Document text

Canada does not import significant quantities of wheat, in the order of a tenth of a per cent to a half of a per cent of its exports depending on the year chosen for review. Some wheat does move from the US to Canada but in such tiny amounts that it would have to be considered very atypical.

So the answer to the question about "reloading" a model Canadian boxcar with wheat to be sent back to Canada ... well, it's not impossible, but likely to be a pretty rare occurrence in real life.

Doug Rhodes

----- Original Message -----
From: ljack70117@...
To: STMFC@...
Sent: Wednesday, December 20, 2006 1:38 PM
Subject: Re: [STMFC] Practical use for model box cars


I understand that Canada can only grow spring wheat. Because of their
very cold winters. I worked for International Milling Co in Salina
Ks. Most of the wheat grown in the good ol US of A is winter wheat.
If you want a good patent flour you use winter wheat with about 10%
of spring wheat in it. So if Canada is going to grind good flour they
need to import winter wheat.
The difference in the two wheats you may ask is winter wheat is
planted in the fall and the spring wheat is planted in the spring of
the year. Winter wheat is the better of the two
Thank you
Larry Jackman
Boca Raton FL
ljack70117@...

On Dec 20, 2006, at 4:06 PM, cj riley wrote:

> Clark,
>
> I don't know for a fact, but I would be very surprised if
> the US would be shipping grain to Canada, one of the world's major
> grain
> producers. Canada has been exporting grain for probably a hundred
> years. Anyone
> have the facts on this?

Exercise instructions
Return the wheat email thread in full, word for word. The lines below have nothing to do with the wheat email thread.

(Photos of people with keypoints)
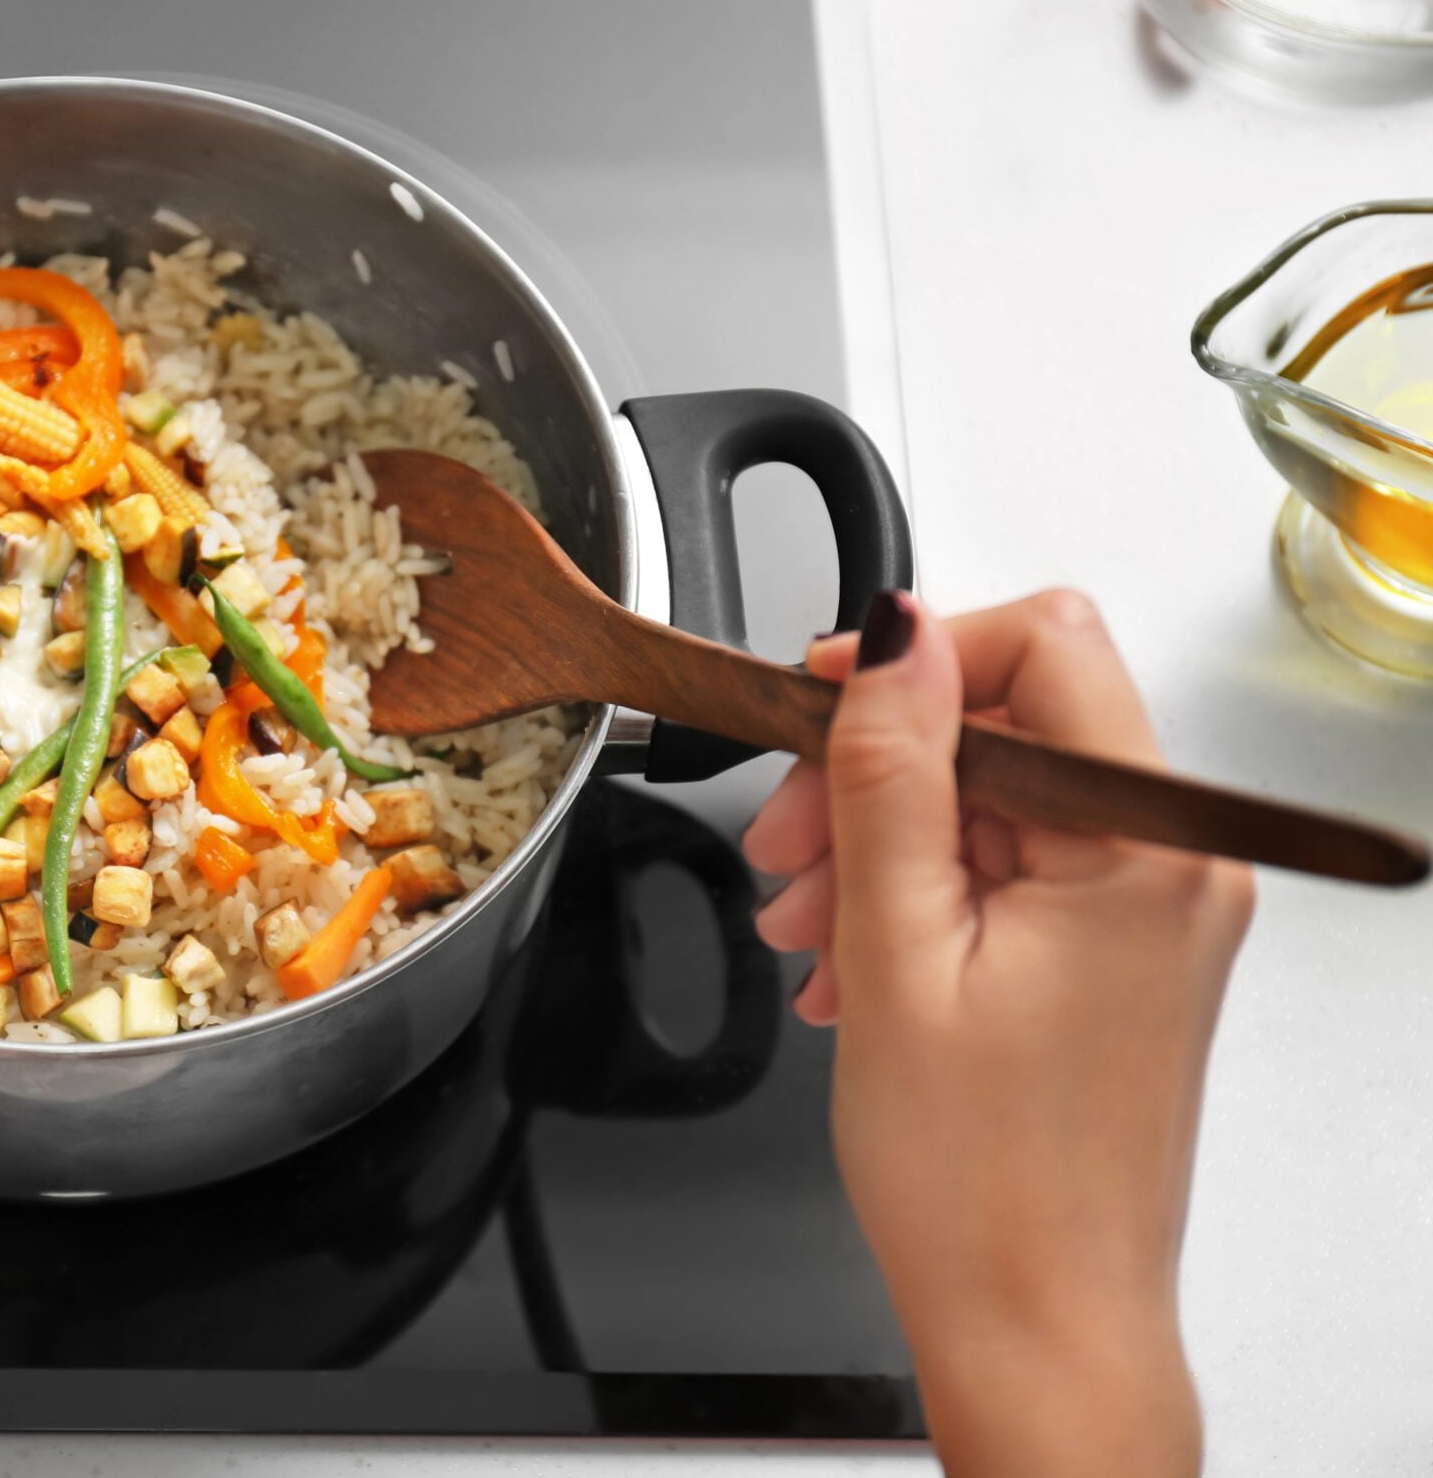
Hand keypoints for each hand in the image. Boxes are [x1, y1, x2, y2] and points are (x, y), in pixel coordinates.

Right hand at [742, 590, 1251, 1476]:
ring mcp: (1151, 913)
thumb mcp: (897, 951)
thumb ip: (891, 775)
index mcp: (1142, 849)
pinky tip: (848, 960)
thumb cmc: (983, 1184)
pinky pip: (1009, 870)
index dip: (916, 656)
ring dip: (879, 838)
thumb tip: (895, 634)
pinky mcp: (1120, 955)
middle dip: (876, 767)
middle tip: (786, 839)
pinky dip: (916, 895)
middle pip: (1008, 722)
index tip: (823, 704)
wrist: (1038, 1325)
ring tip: (804, 923)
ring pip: (994, 798)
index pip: (1045, 644)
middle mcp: (1173, 867)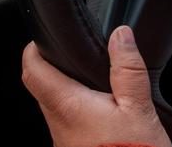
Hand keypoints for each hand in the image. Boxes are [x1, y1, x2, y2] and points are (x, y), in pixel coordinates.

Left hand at [22, 26, 171, 146]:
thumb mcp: (138, 108)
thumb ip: (127, 69)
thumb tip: (121, 36)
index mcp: (68, 106)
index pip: (32, 70)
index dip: (33, 50)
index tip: (42, 38)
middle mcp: (58, 126)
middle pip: (41, 89)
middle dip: (52, 69)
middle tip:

Exercise output
Canada does not import significant quantities of wheat, in the order of a tenth of a per cent to a half of a per cent of its exports depending on the year chosen for review. Some wheat does move from the US to Canada but in such tiny amounts that it would have to be considered very atypical.

So the answer to the question about "reloading" a model Canadian boxcar with wheat to be sent back to Canada ... well, it's not impossible, but likely to be a pretty rare occurrence in real life.

Doug Rhodes

----- Original Message -----
From: ljack70117@...
To: STMFC@...
Sent: Wednesday, December 20, 2006 1:38 PM
Subject: Re: [STMFC] Practical use for model box cars


I understand that Canada can only grow spring wheat. Because of their
very cold winters. I worked for International Milling Co in Salina
Ks. Most of the wheat grown in the good ol US of A is winter wheat.
If you want a good patent flour you use winter wheat with about 10%
of spring wheat in it. So if Canada is going to grind good flour they
need to import winter wheat.
The difference in the two wheats you may ask is winter wheat is
planted in the fall and the spring wheat is planted in the spring of
the year. Winter wheat is the better of the two
Thank you
Larry Jackman
Boca Raton FL
ljack70117@...

On Dec 20, 2006, at 4:06 PM, cj riley wrote:

> Clark,
>
> I don't know for a fact, but I would be very surprised if
> the US would be shipping grain to Canada, one of the world's major
> grain
> producers. Canada has been exporting grain for probably a hundred
> years. Anyone
> have the facts on this?